The Parliamentarian will review the bill, hear arguments from staff and senators regarding these provisions, and render her advisory ruling to the Senate about what is likely acceptable – and unacceptable – under the Byrd rule.

Second, what happens when the Parliamentarian renders her initial judgement? The key point here is that the judgement is, again, advisory, and the process is not final. Rather, it’s iterative.

Staff will have time to go through and change certain portions of the bill to help it comply, as was done in 2015 when the Senate considered repeal under reconciliation. (This process is colloquially referred to as a “Byrd bath.”) Staff can also re-argue certain portions of the bill, using their own interpretations of the Senate’s precedent.

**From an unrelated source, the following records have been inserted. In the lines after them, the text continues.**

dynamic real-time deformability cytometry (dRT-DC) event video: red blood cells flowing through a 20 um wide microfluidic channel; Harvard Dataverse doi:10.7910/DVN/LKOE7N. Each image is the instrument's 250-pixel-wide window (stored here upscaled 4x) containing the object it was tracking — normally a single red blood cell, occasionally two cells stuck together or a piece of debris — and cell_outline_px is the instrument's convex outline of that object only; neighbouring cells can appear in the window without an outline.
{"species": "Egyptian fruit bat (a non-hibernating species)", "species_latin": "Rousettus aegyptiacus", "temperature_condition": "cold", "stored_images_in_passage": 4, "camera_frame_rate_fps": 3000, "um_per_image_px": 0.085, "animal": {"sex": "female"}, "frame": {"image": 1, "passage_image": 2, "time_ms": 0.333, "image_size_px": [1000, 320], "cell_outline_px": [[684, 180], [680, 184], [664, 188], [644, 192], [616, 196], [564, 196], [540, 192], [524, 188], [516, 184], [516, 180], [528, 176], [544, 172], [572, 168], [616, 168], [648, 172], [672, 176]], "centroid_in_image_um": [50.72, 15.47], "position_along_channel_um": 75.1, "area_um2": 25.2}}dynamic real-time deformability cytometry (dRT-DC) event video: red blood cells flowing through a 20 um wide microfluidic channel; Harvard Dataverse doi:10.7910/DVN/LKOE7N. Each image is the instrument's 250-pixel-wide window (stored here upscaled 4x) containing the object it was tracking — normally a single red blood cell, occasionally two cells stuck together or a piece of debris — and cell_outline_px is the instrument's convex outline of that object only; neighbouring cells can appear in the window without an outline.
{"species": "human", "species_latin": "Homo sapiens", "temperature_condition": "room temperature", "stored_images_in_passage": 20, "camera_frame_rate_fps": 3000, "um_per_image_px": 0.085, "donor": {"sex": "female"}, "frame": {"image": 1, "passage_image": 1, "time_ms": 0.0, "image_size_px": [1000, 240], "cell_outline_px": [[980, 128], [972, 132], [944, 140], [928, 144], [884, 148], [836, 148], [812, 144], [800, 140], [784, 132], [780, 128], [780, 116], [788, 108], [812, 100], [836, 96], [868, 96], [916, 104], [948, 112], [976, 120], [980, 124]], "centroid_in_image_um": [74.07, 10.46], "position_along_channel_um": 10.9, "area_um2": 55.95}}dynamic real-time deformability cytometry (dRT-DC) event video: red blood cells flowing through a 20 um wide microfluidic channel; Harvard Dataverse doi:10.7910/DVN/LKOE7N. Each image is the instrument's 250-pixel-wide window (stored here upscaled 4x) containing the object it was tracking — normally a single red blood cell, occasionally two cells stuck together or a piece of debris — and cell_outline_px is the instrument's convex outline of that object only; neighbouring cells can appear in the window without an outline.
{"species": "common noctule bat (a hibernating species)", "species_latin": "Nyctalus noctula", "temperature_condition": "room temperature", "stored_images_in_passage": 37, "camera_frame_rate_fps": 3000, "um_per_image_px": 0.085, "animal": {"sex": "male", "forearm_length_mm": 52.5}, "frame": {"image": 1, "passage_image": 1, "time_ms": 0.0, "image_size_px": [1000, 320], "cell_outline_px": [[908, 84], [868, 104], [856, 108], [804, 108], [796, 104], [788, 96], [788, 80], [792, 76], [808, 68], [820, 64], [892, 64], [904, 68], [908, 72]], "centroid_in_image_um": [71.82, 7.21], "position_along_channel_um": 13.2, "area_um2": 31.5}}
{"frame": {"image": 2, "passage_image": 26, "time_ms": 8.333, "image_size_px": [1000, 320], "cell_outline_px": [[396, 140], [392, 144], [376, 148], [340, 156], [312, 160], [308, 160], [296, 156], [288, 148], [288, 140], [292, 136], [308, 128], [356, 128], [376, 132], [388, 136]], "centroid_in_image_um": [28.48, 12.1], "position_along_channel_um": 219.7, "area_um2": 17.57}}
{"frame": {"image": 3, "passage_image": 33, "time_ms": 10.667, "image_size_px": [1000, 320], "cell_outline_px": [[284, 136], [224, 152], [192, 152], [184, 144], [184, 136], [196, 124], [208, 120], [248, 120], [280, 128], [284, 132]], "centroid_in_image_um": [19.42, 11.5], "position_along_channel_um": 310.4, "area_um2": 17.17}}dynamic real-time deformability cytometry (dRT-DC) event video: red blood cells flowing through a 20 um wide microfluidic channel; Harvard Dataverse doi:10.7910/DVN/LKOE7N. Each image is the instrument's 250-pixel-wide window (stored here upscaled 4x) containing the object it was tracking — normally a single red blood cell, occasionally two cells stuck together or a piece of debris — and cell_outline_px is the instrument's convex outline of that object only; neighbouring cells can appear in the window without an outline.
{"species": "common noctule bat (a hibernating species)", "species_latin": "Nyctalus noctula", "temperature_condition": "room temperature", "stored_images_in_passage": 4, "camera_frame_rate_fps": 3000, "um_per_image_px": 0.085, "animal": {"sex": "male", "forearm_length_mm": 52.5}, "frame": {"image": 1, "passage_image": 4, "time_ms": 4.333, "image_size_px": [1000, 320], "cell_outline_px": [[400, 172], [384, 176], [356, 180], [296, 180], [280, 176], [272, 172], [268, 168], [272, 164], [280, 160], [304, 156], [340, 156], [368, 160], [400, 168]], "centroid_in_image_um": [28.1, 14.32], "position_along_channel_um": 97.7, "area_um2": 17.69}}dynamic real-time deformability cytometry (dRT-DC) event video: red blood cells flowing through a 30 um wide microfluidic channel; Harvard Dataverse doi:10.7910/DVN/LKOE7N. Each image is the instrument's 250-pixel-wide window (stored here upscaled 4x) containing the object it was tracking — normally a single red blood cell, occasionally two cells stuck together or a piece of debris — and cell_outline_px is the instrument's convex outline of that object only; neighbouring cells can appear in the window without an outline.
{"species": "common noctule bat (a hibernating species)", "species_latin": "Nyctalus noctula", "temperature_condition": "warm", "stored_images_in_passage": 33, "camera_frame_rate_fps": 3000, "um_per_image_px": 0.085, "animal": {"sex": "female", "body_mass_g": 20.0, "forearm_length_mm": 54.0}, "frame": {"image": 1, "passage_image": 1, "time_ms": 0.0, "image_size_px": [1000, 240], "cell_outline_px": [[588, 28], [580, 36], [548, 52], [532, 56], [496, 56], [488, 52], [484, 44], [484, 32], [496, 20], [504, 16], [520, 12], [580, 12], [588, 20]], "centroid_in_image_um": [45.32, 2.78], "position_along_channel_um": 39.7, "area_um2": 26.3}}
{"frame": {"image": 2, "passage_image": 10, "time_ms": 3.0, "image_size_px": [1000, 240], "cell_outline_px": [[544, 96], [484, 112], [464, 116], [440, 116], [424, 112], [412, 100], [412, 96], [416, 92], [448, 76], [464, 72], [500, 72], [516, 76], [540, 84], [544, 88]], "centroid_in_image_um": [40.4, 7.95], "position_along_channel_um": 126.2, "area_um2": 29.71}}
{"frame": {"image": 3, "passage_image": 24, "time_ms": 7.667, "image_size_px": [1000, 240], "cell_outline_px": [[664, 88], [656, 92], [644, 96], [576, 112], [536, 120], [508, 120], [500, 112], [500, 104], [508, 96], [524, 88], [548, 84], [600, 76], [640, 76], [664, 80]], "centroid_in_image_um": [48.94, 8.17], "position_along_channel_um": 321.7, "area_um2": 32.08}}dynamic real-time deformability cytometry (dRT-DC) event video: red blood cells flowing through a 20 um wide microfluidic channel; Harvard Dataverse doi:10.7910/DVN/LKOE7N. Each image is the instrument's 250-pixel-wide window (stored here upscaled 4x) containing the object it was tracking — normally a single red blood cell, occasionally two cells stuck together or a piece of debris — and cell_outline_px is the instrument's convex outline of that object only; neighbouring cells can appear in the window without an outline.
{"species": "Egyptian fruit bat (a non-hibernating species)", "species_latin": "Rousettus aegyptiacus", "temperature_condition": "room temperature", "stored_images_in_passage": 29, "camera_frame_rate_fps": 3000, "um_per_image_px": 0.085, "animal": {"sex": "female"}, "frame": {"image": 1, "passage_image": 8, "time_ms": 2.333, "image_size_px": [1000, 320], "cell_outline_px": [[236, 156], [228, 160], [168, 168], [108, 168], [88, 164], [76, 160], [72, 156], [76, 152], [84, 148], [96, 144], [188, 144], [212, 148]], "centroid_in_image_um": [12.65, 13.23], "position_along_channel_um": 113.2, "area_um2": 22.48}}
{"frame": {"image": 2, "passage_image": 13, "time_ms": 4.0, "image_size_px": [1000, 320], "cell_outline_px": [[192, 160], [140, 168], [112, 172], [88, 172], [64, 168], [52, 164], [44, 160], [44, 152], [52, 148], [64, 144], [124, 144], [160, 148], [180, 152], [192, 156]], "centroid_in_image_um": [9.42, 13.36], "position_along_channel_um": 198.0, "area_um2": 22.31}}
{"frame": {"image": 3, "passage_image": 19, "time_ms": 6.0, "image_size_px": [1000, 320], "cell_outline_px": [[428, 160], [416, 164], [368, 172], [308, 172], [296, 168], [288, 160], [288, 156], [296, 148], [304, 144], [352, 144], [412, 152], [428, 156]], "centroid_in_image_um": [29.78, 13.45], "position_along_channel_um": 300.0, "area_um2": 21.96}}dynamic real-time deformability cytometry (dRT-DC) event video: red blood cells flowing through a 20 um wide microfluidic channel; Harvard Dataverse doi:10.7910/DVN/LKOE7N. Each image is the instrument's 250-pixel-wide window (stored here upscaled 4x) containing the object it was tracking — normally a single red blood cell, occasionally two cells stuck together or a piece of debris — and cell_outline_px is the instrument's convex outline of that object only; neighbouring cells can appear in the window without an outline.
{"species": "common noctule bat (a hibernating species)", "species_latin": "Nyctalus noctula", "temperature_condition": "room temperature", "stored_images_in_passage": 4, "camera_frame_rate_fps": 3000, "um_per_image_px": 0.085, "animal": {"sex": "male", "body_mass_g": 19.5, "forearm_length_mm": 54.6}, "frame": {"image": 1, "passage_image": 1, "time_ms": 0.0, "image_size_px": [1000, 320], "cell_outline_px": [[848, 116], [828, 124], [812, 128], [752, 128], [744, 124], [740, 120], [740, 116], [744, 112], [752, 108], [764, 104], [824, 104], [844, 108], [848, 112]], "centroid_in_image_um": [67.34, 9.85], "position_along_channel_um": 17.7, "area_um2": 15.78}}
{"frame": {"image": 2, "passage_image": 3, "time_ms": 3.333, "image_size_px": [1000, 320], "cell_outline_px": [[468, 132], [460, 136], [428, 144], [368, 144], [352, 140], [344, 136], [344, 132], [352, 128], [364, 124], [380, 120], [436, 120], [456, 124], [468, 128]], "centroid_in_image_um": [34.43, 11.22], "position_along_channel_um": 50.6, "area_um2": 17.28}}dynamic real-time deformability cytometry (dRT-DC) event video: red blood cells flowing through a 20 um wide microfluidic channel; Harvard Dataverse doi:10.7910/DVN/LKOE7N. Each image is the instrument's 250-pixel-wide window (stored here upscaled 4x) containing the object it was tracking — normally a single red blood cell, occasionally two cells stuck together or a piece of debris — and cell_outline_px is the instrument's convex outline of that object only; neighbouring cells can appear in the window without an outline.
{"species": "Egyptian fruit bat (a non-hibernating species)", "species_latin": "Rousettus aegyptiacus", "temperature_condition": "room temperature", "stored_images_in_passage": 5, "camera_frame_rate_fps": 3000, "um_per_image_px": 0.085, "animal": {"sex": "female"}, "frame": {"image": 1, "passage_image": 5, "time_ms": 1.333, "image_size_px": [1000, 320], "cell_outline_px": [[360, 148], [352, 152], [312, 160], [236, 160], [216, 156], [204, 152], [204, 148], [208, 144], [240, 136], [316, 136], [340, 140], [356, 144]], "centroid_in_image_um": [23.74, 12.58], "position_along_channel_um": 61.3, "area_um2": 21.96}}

Most important, however, is what happens on the Senate floor after the Parliamentarian renders her opinion.

To put it simply, the Parliamentarian advises, but the Senate, through its votes, ultimately determines whether or not a provision is compliant.

How does this work?

Provisions the Parliamentarian suggests may be “out of order” (that is, not compliant) will be subject to a point of order on the Senate floor. Essentially, this is a senator saying, “this does not comply with the Byrd Rule, and I move to remove it from the bill.”

At this point, the Presiding Officer must decide – is the point of order valid? If he says yes, the point of order is sustained and the provision is stricken from the bill. Due to the ambiguity inherent in some of the Byrd Rule tests (recall, what constitutes “merely incidental”?), the Presiding Officer has a fair amount of discretion in determining whether or not a point of order stands. To make these decisions, he relies on advice from the Parliamentarian on what the Senate has done previously.

Interestingly, past precedent on what constitutes “merely incidental” is relatively small. It has only been adjudicated 10 times since the Byrd Rule was enacted.

Alternatively, the Byrd Rule allows points of order to be “waived.” This requires 3/5 of senators to vote in favor (60 votes, if all 100 seats are filled).

Though the Sanders release was timed to make the Parliamentarian’s comments look final and immutable, the reality is that the reconciliation process is anything but cut and dried.

As with most things in the Senate, the process is the thing.